L’équipe féminine indigène de softball qui a défié le machisme au Mexique arrive à Hollywood
Quand, à 47 ans, Enedina Canul décide de jouer au softball, rien ne peut l’arrêter. Ni son mari, ni les conventions sociales de sa localité indigène au Mexique, ni le manque de moyens.
À partir d’une branche d’arbre, elle a fabriqué une batte, puis elle a pris une balle de baseball de son mari.
Sur le terrain de jeu de fortune, elle s’est rendu compte qu’elle ne pouvait pas s’entraîner en sandales, alors elle a couru pieds nus.
Sa détermination a inspiré d’autres femmes de Yaxunah, un village indigène au cœur de la jungle de l’État du Yucatan. C’est ainsi qu’est née leur équipe, les Amazones de Yaxunah.
L’histoire de cette équipe féminine de softball et sa lutte contre le machisme est au cœur du documentaire « Les Amazones de Yaxunah »qui sera projeté dimanche au Festival international du cinéma latino de Los Angeles.
Il s’agit de l’actrice mexicaine Yalitza Aparicio, nominée aux Oscars pour son rôle dans « Roms »qui fait la voix off.
« Les femmes à la maison »
« Mon mari nous a dit ‘ce n’est pas bien pour les femmes de sortir et de jouer.’ Que diront les gens ? + »Enedina Canul raconte à l’AFP. « Mais je lui ai dit que je m’en fichais. ».
Quand elle était petite, sa passion était le baseball, mais une fois adolescente, elle a arrêté de jouer. Parce que selon la tradition, « La place des femmes est à la maison »dit cette mère de quatre enfants.

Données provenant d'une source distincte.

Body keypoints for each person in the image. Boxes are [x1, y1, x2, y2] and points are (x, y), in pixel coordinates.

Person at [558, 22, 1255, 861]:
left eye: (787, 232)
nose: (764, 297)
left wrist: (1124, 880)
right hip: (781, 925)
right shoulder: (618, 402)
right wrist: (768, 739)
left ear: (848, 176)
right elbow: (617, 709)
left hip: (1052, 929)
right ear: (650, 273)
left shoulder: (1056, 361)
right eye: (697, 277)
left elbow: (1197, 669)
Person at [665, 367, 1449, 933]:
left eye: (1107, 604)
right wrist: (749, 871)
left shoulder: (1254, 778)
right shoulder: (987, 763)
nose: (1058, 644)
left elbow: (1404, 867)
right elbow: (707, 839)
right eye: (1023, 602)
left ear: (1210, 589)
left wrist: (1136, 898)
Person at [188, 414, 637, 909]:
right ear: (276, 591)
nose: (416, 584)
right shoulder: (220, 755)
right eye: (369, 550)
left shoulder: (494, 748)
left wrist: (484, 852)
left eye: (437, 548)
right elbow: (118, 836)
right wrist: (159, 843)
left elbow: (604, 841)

L’idée de recommencer lui est venue lorsqu’un programme gouvernemental a proposé à la petite communauté de se mettre à la Zumba pour lutter contre l’obésité en 2017.

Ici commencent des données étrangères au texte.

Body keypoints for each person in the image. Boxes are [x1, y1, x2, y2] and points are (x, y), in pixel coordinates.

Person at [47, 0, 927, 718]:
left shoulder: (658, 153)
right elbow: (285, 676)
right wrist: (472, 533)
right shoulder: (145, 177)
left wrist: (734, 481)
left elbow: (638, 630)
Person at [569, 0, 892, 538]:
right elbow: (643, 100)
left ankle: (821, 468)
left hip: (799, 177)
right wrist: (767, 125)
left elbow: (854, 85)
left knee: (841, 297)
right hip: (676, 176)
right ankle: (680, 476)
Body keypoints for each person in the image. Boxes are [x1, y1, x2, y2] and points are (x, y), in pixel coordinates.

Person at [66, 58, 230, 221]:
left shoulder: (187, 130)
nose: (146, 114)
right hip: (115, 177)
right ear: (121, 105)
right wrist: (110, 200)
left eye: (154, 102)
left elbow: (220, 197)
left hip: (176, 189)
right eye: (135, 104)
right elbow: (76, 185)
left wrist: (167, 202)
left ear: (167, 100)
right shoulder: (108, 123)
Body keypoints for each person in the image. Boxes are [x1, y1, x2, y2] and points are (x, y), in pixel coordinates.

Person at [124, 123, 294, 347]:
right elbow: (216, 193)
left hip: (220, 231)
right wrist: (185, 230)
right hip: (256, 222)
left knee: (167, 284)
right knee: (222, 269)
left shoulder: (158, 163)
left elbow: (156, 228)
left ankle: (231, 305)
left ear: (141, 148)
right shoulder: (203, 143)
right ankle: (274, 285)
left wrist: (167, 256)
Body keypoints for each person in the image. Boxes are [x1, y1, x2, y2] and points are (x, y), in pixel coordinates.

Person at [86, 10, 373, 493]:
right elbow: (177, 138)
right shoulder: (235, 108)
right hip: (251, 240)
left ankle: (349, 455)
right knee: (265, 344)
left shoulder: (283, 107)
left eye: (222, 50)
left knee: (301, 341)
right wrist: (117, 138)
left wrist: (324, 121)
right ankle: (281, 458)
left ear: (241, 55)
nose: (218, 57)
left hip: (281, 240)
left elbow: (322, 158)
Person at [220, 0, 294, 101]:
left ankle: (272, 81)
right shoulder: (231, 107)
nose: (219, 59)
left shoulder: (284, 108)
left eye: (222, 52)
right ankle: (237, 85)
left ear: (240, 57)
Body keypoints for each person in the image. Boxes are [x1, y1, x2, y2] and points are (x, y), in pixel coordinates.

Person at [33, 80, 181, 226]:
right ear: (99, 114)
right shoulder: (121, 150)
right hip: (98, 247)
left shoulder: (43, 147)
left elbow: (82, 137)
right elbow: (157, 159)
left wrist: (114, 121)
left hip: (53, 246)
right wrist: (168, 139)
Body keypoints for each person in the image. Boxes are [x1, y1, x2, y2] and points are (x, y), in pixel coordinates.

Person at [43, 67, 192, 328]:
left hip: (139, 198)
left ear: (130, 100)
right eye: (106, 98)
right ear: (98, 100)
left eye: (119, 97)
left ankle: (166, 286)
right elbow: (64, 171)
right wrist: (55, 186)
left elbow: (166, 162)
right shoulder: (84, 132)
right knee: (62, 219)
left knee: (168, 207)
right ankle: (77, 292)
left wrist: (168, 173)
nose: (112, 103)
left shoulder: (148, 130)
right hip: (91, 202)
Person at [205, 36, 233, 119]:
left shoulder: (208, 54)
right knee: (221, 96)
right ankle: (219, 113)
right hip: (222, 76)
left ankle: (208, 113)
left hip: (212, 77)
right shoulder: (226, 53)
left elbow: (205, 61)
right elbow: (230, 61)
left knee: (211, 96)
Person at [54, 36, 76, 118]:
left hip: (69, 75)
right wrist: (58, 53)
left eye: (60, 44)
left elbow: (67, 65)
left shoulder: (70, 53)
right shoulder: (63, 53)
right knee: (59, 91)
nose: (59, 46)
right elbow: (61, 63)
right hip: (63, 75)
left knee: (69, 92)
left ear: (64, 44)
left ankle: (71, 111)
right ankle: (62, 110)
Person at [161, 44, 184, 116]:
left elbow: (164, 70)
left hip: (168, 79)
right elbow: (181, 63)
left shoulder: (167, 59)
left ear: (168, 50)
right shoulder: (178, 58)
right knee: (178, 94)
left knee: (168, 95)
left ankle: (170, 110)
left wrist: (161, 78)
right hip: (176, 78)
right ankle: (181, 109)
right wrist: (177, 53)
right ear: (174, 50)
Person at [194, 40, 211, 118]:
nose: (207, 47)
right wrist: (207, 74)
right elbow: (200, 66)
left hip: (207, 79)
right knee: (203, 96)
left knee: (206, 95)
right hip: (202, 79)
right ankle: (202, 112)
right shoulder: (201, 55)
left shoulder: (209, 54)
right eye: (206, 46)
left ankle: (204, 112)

La proposition de former l’équipe est si controversée que certaines Amazones voient leur mariage s’effondrer. Mais Enedina Canul tient bon.
Dès qu’il était temps de sortir et de jouer, son mari lui demandait de cuisiner.
« Il y a de la nourriture dans la poêle, je m’en vais »elle répondit.
– « Très conservateur » –
C’est une vidéo devenue virale sur les réseaux sociaux qui fait sortir les Amazones de l’anonymat.
Bientôt, les caméras sont arrivées à Yaxunah pour raconter l’histoire de ces femmes jouant au softball en huipil, cette robe traditionnelle indigène rendue internationalement célèbre par Frida Kahlo.
L’histoire a finalement attiré l’attention d’un producteur travaillant avec ESPN, qui a fait appel au documentariste Alfonso Algara pour travailler sur le projet.
« Au début, ils voulaient que ce soit un documentaire de sept minutes »raconte ce dernier, qui après avoir rencontré les Amazones se rend compte que l’histoire est « beaucoup plus important qu’on ne le pense ».
« C’était une communauté très conservatrice, où, il y a quelques années, ils ne pouvaient pas descendre seuls dans la rue »il continue.
Enedina Canul confirme.
Les femmes ne peuvent pas sortir, parler aux hommes, exprimer leurs opinions ou voter, a-t-elle déclaré.
« Ce que font les maris : ils te disent ‘donne-moi ta carte d’identité, je la prends' » au bureau de vote, dit-elle.
La passion des femmes pour le softball a changé les règles du jeu.
» Changement «
« Quand on parle d’il y a quatre ans et d’aujourd’hui, il y a une grande différence, car même le machisme se défait petit à petit »» déclare Sitlali Poot, capitaine de l’équipe et belle-fille d’Enedina.
« Nous avons mis dans la tête de la majorité des hommes que nous aussi avions le droit de sortir et de jouer, de nous amuser, car un match de softball ou de baseball, c’est unir la famille »elle dit.
« Nous avons réalisé le changement que nous avions provoqué »raconte son mari, Joël, chef d’équipe, qui a suivi toute l’histoire de près, depuis chez lui, en compagnie de son père.
Enedina se souvient que son mari, décédé il y a un an et demi, lui avait dit qu’il » fier « des femmes dans l’équipe.
« Je suis reconnaissant qu’avant sa mort, il ait accepté que je puisse jouer au softball avec mes enfants. »Elle ajoute.
Avec la notoriété sont venus les voyages pour jouer ailleurs, notamment aux États-Unis.
« Les Amazones de Yaxunah » sera disponible sur ESPN en anglais et en espagnol après l’été.